---- DATA SUPPLIED

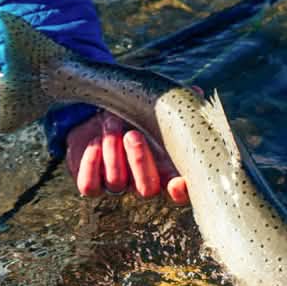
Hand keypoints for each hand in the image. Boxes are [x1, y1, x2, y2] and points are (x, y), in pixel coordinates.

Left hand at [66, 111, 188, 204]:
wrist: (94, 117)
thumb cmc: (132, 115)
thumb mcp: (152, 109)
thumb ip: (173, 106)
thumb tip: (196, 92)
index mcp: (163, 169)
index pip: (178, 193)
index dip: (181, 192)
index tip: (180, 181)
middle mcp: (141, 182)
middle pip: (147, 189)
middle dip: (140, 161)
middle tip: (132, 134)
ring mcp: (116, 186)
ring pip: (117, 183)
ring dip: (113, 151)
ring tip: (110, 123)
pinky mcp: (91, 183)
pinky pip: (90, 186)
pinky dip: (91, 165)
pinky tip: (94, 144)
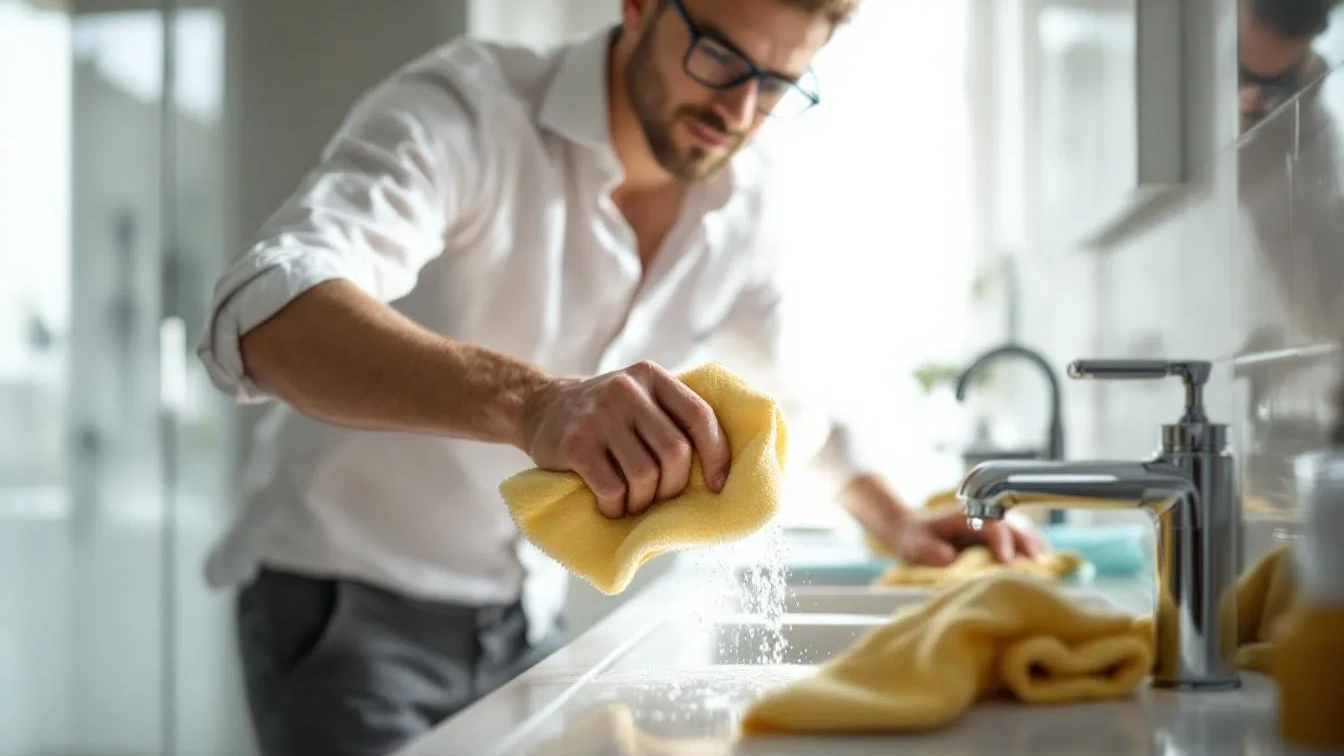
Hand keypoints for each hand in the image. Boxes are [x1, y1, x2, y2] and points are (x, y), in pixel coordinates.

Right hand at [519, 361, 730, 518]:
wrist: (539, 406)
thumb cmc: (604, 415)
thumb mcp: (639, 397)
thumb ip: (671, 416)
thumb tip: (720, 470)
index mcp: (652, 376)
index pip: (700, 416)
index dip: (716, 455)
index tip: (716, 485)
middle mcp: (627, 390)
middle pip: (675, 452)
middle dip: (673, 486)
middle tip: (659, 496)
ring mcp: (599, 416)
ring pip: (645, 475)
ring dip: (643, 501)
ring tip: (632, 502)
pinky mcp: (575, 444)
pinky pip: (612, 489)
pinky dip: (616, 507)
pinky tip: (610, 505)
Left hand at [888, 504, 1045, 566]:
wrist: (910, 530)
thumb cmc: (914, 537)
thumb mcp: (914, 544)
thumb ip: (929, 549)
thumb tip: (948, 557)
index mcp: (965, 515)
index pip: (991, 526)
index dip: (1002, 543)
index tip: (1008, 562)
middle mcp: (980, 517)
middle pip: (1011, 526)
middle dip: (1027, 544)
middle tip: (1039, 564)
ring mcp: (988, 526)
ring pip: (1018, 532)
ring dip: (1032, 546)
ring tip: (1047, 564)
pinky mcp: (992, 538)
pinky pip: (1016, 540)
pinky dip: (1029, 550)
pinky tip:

--------

EXERCISE DESCRIPTION
All lines from the one containing "wrist: (539, 406)" to the end of the data above are to be set down exactly; no others belong in the answer.

OUTPUT OF THE EXERCISE
wrist: (539, 406)
thumb cmc: (604, 415)
thumb mcp: (639, 397)
thumb ip: (671, 416)
thumb tip: (720, 470)
index mcp: (652, 376)
index pip: (700, 416)
index dip: (716, 455)
index tip: (716, 485)
middle mcp: (627, 390)
middle pip: (675, 452)
middle dip: (673, 486)
middle tip: (659, 496)
ring mcp: (599, 416)
ring pip: (645, 475)
ring dip: (643, 501)
ring tip: (632, 502)
pinky mcp: (575, 444)
pinky pip: (612, 489)
pinky dip: (616, 507)
pinky tip: (610, 505)
Left hand at [888, 504, 1045, 566]:
wrist: (910, 530)
thumb cmc: (914, 537)
thumb mcp: (914, 544)
thumb ip: (929, 549)
thumb tip: (948, 557)
index mcp: (965, 515)
index pip: (991, 526)
index dip: (1002, 543)
index tip: (1008, 562)
middle mcp: (980, 517)
middle pip: (1011, 526)
middle dip: (1027, 544)
middle tip: (1039, 564)
ring mcp: (988, 526)
ring pip: (1018, 532)
ring dip: (1032, 546)
ring tip: (1047, 564)
pinky mcp: (992, 538)
pinky pip: (1016, 540)
pinky dip: (1029, 550)
pinky tip:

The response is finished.